Behavioral insomnia (Behavioral insomnia of childhood): occurs quite commonly with an estimated prevalence of 10-30%. The condition is characterized by the inability of the child to fall asleep or stay asleep without specific conditions, such as lying in a rocking hammock.

Late sleep phase disorder Delayed sleep phase disorder: most common in adolescence with a prevalence of 7-16%. Children have difficulty falling asleep and waking up at later times, on average at least two hours later than the common waking time.

Restless Legs Syndrome (Restless legs syndrome): in the early stages of sleep, the child jerks his legs, jerking from one leg to the other, repetitive, unconscious, cyclical because of the feeling of fatigue or leg pain. One of the possible causes is iron deficiency.

Average total sleep time of children by age, according to the authors Iglowstein I, Jenni OG, Molinari L, Largo RH.

Sleep is a time for the child’s body to save energy, restore normal processes, promote height growth and support brain development. Sleep changes dramatically during the first few years of life, along with a child’s maturation and physical development. “The large variation in sleep behavior among children may be due to cultural or genetic differences,” said Dr.

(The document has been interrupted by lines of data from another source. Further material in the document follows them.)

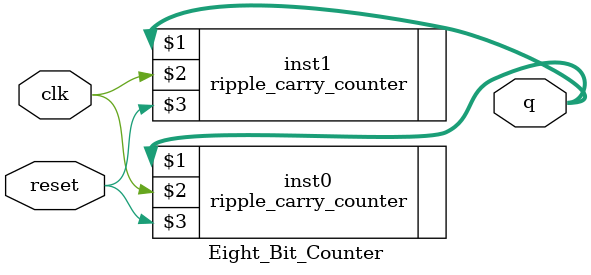
<source format=v>
`timescale 1ns / 1ps


module Eight_Bit_Counter(q, clk, reset);

input reset ,clk;
output [7:0]q; 


ripple_carry_counter inst0(q, clk, reset);
ripple_carry_counter inst1(q, clk, reset);





endmodule
</source>
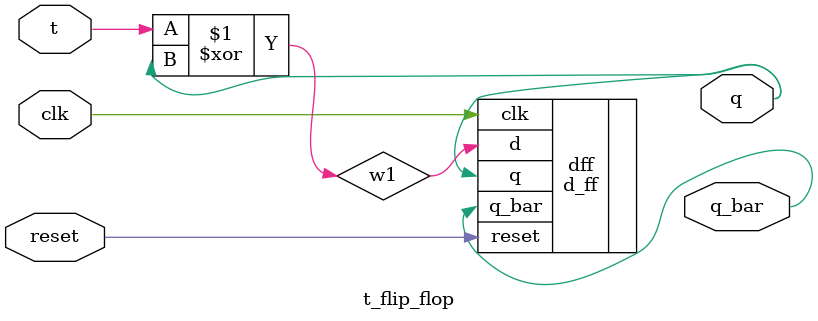
<source format=v>
module t_flip_flop(
    input t,         // T input (Toggle control)
    input clk,       // Clock signal (positive edge triggered)
    input reset,     // Asynchronous reset (active high)
    output q,        // Output Q
    output q_bar     // Complement of Q
);

    wire w1;  // Intermediate wire to hold toggled input for D flip-flop

    // T Flip-Flop behavior using D Flip-Flop logic:
    // D = T XOR Q => when T=1, Q toggles; when T=0, Q holds
    assign w1 = t ^ q;

    // Instantiate D Flip-Flop module
    d_ff dff (
        .d(w1), 
        .clk(clk), 
        .reset(reset), 
        .q(q), 
        .q_bar(q_bar)
    );

endmodule
</source>
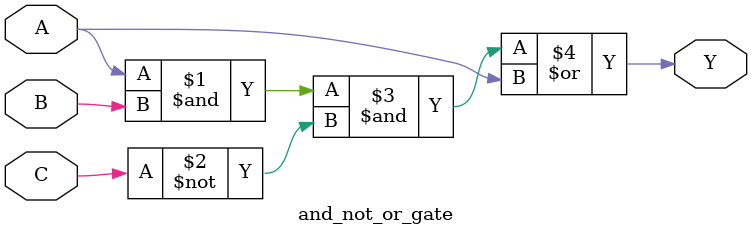
<source format=sv>
module and_not_or_gate (
    input wire A, B, C,   // 输入A, B, C
    output wire Y         // 输出Y
);
    assign Y = (A & B) & ~C | A;  // 与、非和或组合
endmodule

</source>
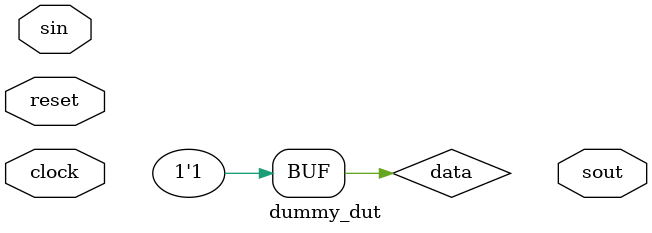
<source format=sv>
/******************************************************************************
* (C) Copyright 2013 <Company Name> All Rights Reserved
*
* MODULE:    dummy_dut
* DEVICE:
* PROJECT:
* AUTHOR:    wpotaczek
* DATE:      2021 12:20:17 AM
*
* ABSTRACT:  You can customize the file content from Window -> Preferences -> DVT -> Code Templates -> "verilog File"
*
*******************************************************************************/

module dummy_dut(
	input wire clock,
	input wire reset,
	input wire sin,
	output wire sout
);
	
	assign data = '1;
	
endmodule

</source>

Newborns require the greatest total sleep time and have a sporadic sleep-wake pattern. Starting at 5 months of age, babies will sleep for longer periods of time. In addition, breastfed babies had more frequent awakenings, shorter sleep duration, and slightly shorter total sleep time. As children get older, nighttime sleep lengthens gradually and total daytime sleep time decreases.

In order for children to have a good night’s sleep, Doctor Dan recommends that parents guide their children to do so “sleep hygiene”. Specifically, the first thing is to start building the habit of putting children to bed on time (should sleep before 10pm). Adults shouldn’t let children “bargain” for more drinks or read stories after it’s officially bedtime.

In addition, the bedroom should be ventilated, quiet, turn off the electricity, avoid exposure to light-emitting devices such as phones, computers, iPads, televisions about 1-2 hours before sleeping. You should draw the curtains to make sure the room is dark enough because when there is light, the body will not secrete melatonin – an important hormone for sleep.

Young children should sleep in a crib or bed that won’t be rocked while sleeping. If a child has to be rocked to sleep, the child will not learn to fall asleep without help. Falling asleep on your own or getting back to sleep on your own is a skill a child can learn. It is normal for babies to wake up during the night. Adults even wake up for a few minutes several times each night.

Parents should clean the child’s body before sleeping, should not feed the child before sleeping, when the child sleeps, do not give milk to the child because when breastfeeding, the child must wake up, sleep will not be continuous.